"These reconstituted visuals offer themselves as psychic, emotional and social structures in which the signs keep us near and far at the same time, in a see-saw of cultural and abstract recognition."
Yannick Pouliot's sculptures, photographs and installations employ the strategy of the double take. They confound the viewer's initial perception by revealing themselves as something other from what they seem. Using architecture and furniture as his raw material, Pouliot's meticulously executed domestic forms - which incorporate luxury materials and charming decorative features - become visual puns which often act as stages for social satire.
Yannick Pouliot first studied horticulture at L'institut de technologie agroalimentaires (ITA) de Saint-Hyacinthe from 1997-1999, and then switched to Fine Arts, receiving his BFA in 2001 from Université Laval.
In his work, Pouliot appropriates French neo-classical interior design as a means to explore the tensions between illusion / reality, seduction / frustration, decoration / affection. In Regency: Monomaniac (2007) Pouliot uses and alter motifs from 18th century France to further his explorations. The work consists of four look-alike Regency chairs made of mahogany ,and covered with jacquard upholstery, which operate as one single uncanny object, - thereby contradicting its normal domestic use as a functional piece. Rather than commissioning a professional to build the chairs, Pouliot enrolled in carpentry courses from 2005-2006, at Le Centre de formation professionnelle de Neufchâtel, and taught himself the upholster's craft, in order to seamlessly replicate the antique furniture. "I'm a total maniac for details ...a perfectionist by nature, but at the same time, it's never to demonstrate my technical savoir-faire," he says. "In fact it's the complete opposite - so that the labour that goes into a piece melts into the background, so that the viewer can right away jump to the next interpretive level: the work's aim."
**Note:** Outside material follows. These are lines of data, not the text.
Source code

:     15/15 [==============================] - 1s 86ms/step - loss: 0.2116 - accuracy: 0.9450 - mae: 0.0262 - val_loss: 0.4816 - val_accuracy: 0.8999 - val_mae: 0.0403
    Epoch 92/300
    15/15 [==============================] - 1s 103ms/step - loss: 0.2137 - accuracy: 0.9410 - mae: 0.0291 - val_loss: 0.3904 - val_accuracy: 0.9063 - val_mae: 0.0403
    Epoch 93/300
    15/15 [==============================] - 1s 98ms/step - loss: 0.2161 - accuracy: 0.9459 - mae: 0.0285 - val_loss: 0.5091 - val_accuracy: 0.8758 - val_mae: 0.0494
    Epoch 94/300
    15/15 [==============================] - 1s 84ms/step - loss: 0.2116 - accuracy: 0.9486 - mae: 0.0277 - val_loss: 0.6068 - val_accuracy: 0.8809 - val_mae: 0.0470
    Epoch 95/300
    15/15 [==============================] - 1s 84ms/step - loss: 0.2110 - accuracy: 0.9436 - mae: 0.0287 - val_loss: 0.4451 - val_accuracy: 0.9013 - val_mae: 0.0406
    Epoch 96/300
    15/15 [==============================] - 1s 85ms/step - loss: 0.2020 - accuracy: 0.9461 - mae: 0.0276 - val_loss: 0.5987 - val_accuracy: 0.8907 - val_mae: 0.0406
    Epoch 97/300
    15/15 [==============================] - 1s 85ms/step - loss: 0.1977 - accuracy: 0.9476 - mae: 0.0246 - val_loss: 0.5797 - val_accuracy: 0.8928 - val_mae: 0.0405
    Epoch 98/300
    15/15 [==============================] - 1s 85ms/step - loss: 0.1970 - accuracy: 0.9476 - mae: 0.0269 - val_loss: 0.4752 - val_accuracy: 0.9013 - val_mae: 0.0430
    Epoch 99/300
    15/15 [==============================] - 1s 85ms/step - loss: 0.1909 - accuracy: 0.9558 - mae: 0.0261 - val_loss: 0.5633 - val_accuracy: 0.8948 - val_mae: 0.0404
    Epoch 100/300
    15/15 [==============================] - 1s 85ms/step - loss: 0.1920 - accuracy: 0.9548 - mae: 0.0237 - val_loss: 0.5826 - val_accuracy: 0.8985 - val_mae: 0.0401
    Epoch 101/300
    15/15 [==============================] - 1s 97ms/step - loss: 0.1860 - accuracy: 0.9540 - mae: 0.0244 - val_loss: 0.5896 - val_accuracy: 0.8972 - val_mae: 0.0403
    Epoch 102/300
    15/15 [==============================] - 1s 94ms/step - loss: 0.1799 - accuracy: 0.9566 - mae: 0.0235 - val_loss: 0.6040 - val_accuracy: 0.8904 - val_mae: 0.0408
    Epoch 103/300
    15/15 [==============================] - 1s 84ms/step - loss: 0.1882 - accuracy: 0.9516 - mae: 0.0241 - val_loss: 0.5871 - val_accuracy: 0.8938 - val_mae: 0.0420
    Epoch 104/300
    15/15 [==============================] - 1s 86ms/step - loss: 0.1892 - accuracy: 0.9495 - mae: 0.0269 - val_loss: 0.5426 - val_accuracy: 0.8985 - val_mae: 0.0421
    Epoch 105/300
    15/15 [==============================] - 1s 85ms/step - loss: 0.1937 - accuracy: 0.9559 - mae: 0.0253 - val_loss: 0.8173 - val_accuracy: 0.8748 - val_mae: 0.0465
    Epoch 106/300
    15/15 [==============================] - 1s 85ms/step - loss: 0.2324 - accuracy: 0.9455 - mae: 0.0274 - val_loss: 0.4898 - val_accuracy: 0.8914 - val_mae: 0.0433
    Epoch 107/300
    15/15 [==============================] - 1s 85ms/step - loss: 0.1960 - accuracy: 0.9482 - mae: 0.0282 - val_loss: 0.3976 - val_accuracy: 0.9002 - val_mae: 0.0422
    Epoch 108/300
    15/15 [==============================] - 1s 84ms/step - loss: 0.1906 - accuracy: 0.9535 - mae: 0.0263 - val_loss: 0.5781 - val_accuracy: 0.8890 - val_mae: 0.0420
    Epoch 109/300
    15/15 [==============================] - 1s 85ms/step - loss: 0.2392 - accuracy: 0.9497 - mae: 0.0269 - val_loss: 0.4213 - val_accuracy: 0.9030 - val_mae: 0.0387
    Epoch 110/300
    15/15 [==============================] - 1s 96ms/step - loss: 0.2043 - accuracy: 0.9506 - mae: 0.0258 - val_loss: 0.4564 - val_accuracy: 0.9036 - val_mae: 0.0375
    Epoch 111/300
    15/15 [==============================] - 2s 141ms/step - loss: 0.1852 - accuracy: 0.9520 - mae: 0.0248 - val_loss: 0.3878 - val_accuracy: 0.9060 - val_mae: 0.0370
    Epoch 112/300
In 2008, Pouliot produced Budbreak I: Louis XV; Budbreak II: Neo-Renaissance; Budbreak III: Louis XV and Organization IV: Eastlake a series of silhouetted portraits of French neo-classical writing desks, buffets, cabinets and a dining set, stenciled onto white paper using pure black paint. The artist explains: "Initially, silhouettes from the18th and 19th century presented images of the master of the house. In the spirit of my research, I find it equally suitable to present the material objects of a house rather than their owners, thereby giving a contemporary twist to a classical concept."
Yannick Pouliot has been exhibiting within Canada since 2002. He works in Saint-Casimir-de-Portneuf, Quebec.